Traditional law firms can coexist and prosper with ‘alternative’ legal service providers. Take, for example, UnitedLex, a global legal business solutions provider, that has partnered with several large firms. UnitedLex creates “business solutions centers” inside the firm that provide end-to-end data management, contract management, and other mission critical delivery components to augment the firm’s legal expertise. This typically results in business impact for clients, the firm, and United Lex—a true alignment of interests. Allen & Overy, a leading international law firm, has recently collaborated with Deloitte to create a new tech-driven system to help banks deal with regulatory requirements. Collaboration enables each participant to leverage its core competencies and to achieve a differentiated delivery capability in the marketplace.
- Retail stores must address job insecurity, high turnover, and low morale that contribute to lackluster job performance. Some, like Bloomingdales, are taking steps to invest in its workforce.
Law firms no longer provide the training, advancement opportunity, or job security they once did. Turnover is high– most associates leave the firm within a few years. Likewise, experienced ‘service partners’—high client value lawyers with no book of business—are also on shaky ground. The vast majority of traditional firms take a short-term view designed to maintain PPP. They fail, however, to address client dissatisfaction and, so, imperil the firm’s viability. Turnover extends to partners who are more peripatetic than ever. Firms would be wise to invest in their workforce.
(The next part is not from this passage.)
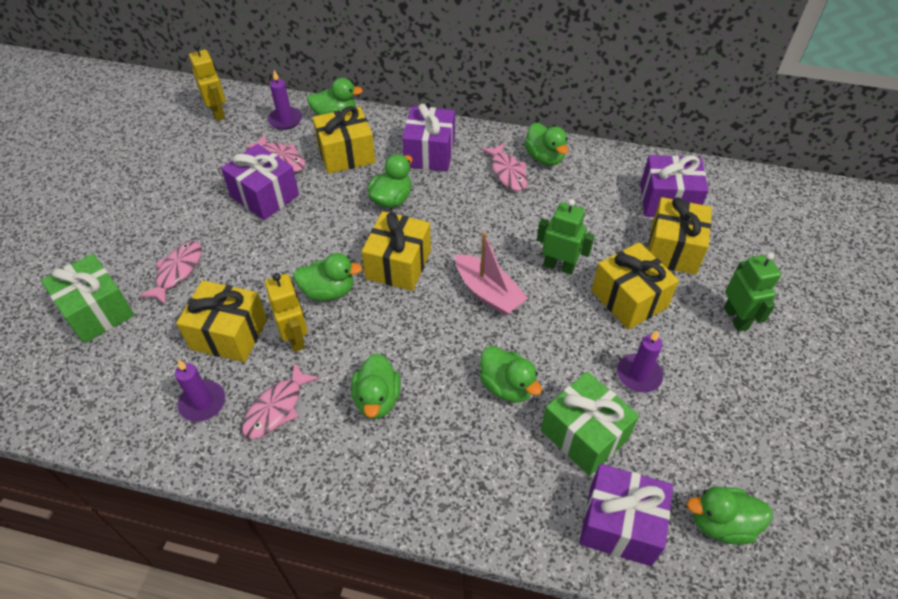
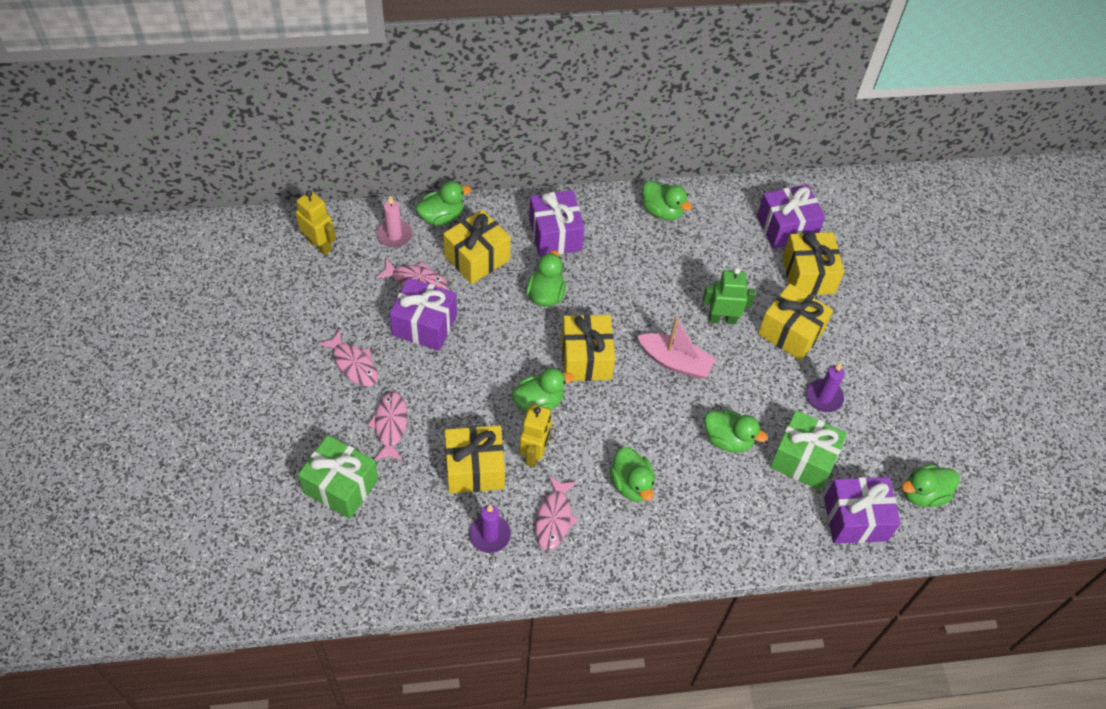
camera: 25 degrees left, 5 degrees up
yellow robot [265,273,308,352] -> yellow robot turned 60 degrees clockwise [519,404,552,467]
purple candle [268,70,302,130] -> pink candle [376,196,412,248]
pink fish [481,142,528,191] -> pink fish moved to [318,330,378,386]
green robot [724,252,781,332] -> none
- The retail industry personifies what economists call ‘creative destruction’—a downsizing of an uncompetitive economic model. For many, this results in job loss or working for less. Automation reduces headcount and drives down pay scale—except among senior management.
Demand for legal services is rising, but law firm market share is declining. There are three key reasons for this: (1) the incumbent law firm delivery model is not in sync with customer expectations; (2) client dissatisfaction is high and loyalty is low; (3) clients have other options for most legal matters that are often ‘faster, better, and cheaper.’ An expanding list of ‘legal’ tasks once performed by law firms is now routinely in-sourced to legal operations units or outsourced to specialized service providers. The migration of work from law firms results in fewer high-paying jobs for lawyers—especially younger ones– and less job security for everyone else except those with differentiated skills or books of business.
The legal industry–like retail and other verticals–is experiencing a paradigmatic shift in its buy/sell dynamic. Technology has facilitated new business and delivery models that will ultimately supplant the incumbent law firm partnership model. Demand for legal services is increasing as is consumer demand for providers that deliver measurable results with efficiency and at predictable, reduced cost. Law’s new buy/sell paradigm is a byproduct of technological advances, the global financial crisis of 2008, and globalization. It is equally the legal consumer response to law firms that have failed to adjust to a changed business environment that demands ‘more for less.’ Law firms would be wise to address client dissatisfaction and to restructure their delivery models lest they go the way of shopping malls.